En el día 29 bis, iría a trabajar porque también pienso que, de seguir esta huelga, no haría sino mostrar que estoy de acuerdo con una forma de entender las relaciones laborales y la economía que me parece enteramente ineficiente en la España del siglo XXI.
Durante estos días, he leido razones que justifican tanto el ir a trabajar como el quedarse en casa y la mayoría me han parecido justas. Sin embargo, creo que, como español residente en el extranjero, lo más responsable que puedo hacer es intentar aportar mi visión sobre cómo se ve desde fuera el mercado laboral celtíbero. Confío en que, después, mis lectores tendrán otros elementos de juico sobre los que cavilar.
Como paso previo, hagamos un repaso a mi currículum: cuando llegué al mercado laboral (a la edad en que en Austria todo el mundo se emancipa, por cierto) yo tenía unos estudios universitarios presuntamente muy atractivos para los empresarios y hablaba, entonces, dos idiomas aparte del mío materno (inglés y francés).
Durante mi vida laboral española trabajé, si la memoria no me falla, en cinco empresas en un periodo de ocho años. Unos diez contratos en total. Sólo uno de duración indefinida. El resto, de aquella manera. En la mayoría de los puestos, para motivarme, mis empleadores me prometieron la panacea de hacerme indefinido en un futuro lejano de tonos rosáceos (lo cual, en el mercado laboral español, es la medalla de plata; el oro lo tiene, por derecho propio, el ser funcionario). Estas promesas no se hicieron realidad nunca, claro. Y, sospecho, desde el principio tanto mis empleadores como yo sabíamos que las promesas nunca se concretarían.
Los compañeros que habían accedido al gozoso estado de empleados fijos, por supuesto, contaban con una serie de derechos de los que yo no carecía en teoría peeeeeeeero siempre existía la espada de Damocles de que si uno “no se portaba bien” (iba al dentista más de lo normal, o cogía vacaciones sin subordinar su voluntad a la del jefe, cosas así) llegado el momento de la renovación o de la prolongación de la relación laboral, le estaría esperando a uno la cola del INEM (Hoy Servicio Público de Empleo).

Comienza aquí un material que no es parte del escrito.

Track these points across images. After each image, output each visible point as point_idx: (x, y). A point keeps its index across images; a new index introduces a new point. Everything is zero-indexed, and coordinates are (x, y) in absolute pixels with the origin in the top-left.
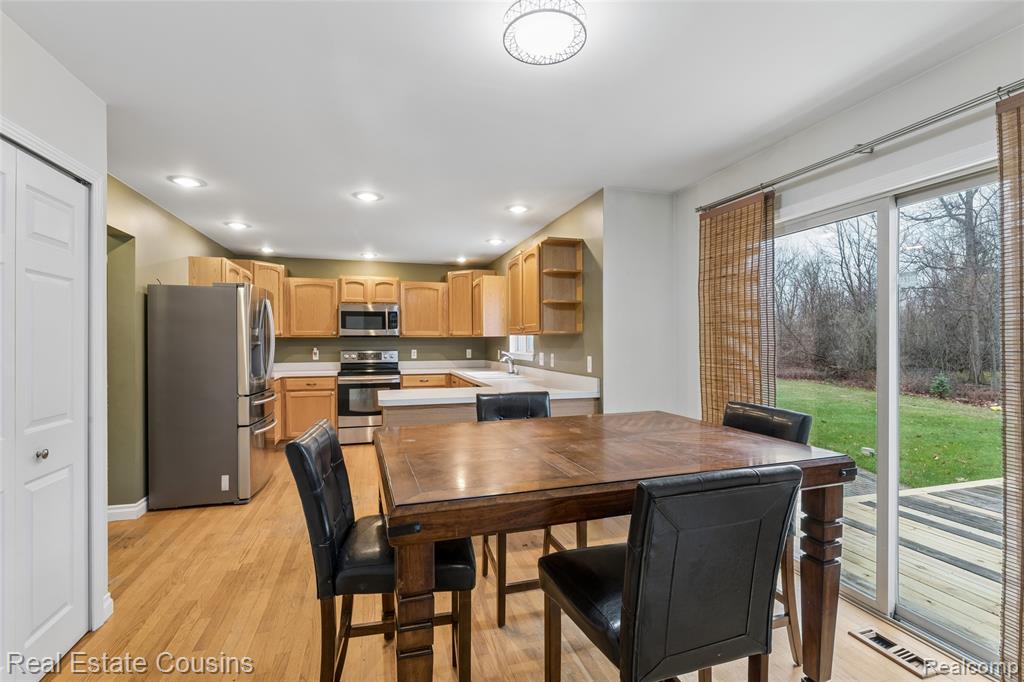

De esta forma, mis compañeros bajo contrato indefinido gozaban de un relativo márgen extra de maniobra porque despedirles no sólo era (es) carísimo sino, en la práctica, enormemente engorroso desde el punto de vista legal. Por supuesto, los “Empleados B” éramos para todo el mundo que contaba (sindicatos incluidos) unas personas por las que no se podía hacer nada y, por tanto, de las que nadie se ocupaba (no hablemos ya de defenderlas). Una especie de enfermos laborales crónicos. Sombras nada más, vaya.
Sin embargo, achacar a los sindicatos (a la base por lo menos) la culpa de esta situación sería achacársela en falso.